Data 606 - Lab 0

I. What years are included in this data set? What are the dimensions of the data frame and what are the variable or column names?

Within the USA birthrate data set, present, the range of years within the data can be found by using the range function:

range(present$year)
## [1] 1940 2002

and the dimension of the data and the headers can be found using:

dim(present)
## [1] 63  3
names(present)
## [1] "year"  "boys"  "girls"

How do these counts compare to Arbuthnot’s? Are they on a similar scale?

Comparing the present birthrate data from the USA, which ranged in years from 1940 to 2002, to that of Artbuthnot’s London birthrate data, which ranged from 1629 to 1710, the scale is quite different:

range(present$boys + present$girls) - range(arbuthnot$boys + arbuthnot$girls)
## [1] 2354787 4252181

The present data count, on the low end, exceeds Arbuthnot’s by nearly a qurter million. The variables are similar though, which will make comparisons easy.

Make a plot that displays the boy-to-girl ratio for every year in the data set. What do you see?
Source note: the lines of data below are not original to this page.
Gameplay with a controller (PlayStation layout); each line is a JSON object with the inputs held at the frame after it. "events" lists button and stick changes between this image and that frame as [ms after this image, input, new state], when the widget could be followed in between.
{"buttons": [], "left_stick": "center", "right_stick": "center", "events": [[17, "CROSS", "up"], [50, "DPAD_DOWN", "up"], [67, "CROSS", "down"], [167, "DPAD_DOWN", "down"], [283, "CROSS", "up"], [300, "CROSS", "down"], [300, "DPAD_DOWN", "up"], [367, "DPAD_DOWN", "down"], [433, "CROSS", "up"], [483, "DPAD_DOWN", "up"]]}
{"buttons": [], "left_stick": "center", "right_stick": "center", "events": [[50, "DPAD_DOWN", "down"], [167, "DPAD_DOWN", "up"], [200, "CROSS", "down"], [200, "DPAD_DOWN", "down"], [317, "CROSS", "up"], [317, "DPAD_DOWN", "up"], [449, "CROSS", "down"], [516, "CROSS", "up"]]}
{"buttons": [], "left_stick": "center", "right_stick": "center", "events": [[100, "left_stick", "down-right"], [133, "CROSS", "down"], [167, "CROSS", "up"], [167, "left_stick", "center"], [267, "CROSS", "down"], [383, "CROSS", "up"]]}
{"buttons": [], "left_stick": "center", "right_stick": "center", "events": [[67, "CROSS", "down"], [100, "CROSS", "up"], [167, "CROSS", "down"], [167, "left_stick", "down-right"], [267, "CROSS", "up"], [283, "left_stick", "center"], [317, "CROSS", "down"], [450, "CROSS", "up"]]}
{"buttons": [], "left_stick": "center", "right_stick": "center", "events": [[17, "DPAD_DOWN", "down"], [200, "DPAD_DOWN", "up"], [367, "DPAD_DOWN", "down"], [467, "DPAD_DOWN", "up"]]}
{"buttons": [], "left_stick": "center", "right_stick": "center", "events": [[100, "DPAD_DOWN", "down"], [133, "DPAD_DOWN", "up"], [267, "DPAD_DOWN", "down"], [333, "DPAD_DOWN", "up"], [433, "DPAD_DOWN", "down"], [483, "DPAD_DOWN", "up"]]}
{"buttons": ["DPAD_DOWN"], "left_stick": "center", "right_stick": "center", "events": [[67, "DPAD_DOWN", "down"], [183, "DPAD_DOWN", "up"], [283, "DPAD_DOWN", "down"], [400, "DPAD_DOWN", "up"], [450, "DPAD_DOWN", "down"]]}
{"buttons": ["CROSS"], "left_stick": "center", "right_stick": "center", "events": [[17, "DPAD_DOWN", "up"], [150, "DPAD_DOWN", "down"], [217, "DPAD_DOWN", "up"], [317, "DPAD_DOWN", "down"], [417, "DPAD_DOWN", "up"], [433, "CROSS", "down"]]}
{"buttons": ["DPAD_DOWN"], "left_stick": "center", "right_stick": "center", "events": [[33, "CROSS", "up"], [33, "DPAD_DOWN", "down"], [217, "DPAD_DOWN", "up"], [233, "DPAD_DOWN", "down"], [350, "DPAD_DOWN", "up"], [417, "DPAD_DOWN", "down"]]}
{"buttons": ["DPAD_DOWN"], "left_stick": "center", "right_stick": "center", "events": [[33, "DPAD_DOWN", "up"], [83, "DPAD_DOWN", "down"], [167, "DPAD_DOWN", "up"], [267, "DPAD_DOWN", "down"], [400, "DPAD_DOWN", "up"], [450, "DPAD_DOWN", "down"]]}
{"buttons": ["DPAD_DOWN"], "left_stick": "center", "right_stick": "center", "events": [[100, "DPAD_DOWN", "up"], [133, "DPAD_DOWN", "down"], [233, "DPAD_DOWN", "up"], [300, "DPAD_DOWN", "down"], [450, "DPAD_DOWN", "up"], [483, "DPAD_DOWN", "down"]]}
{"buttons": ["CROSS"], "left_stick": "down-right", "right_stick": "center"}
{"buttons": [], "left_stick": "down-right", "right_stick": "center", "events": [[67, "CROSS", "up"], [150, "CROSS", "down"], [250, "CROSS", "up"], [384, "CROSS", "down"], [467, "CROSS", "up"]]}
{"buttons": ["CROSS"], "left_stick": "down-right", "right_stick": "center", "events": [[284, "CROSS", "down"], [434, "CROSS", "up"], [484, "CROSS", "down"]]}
Does Arbuthnot’s observation about boys being born in greater proportion than girls hold up in the U.S.? Include the plot in your response.

Observing the plot of the boy-to-girl ratio:

plot(x = present$year, y = present$boys/present$girls, type = "l", main = "Ratio of Boy-to-Girl Birthrates in the USA Between 1940 to 2002" ,xlab = "Year", ylab = "boy-to-girl ratio")

and determining the range ratio:

range(present$boys/present$girls)
## [1] 1.045686 1.058698

we see that, like Arbuthnot’s observations which was:

range(arbuthnot$boys/arbuthnot$girls)
## [1] 1.010673 1.156075

, the proportion of the birthrate of boys-to-girls is greater for every single year.

In what year did we see the most total number of births in the U.S.?

The year with the highest birthrate can be found by using:

present$year[present$boys + present$girls == max(present$boys+present$girls)]
## [1] 1961

Where the birthrate was:

max(present$boys+present$girls)
## [1] 4268326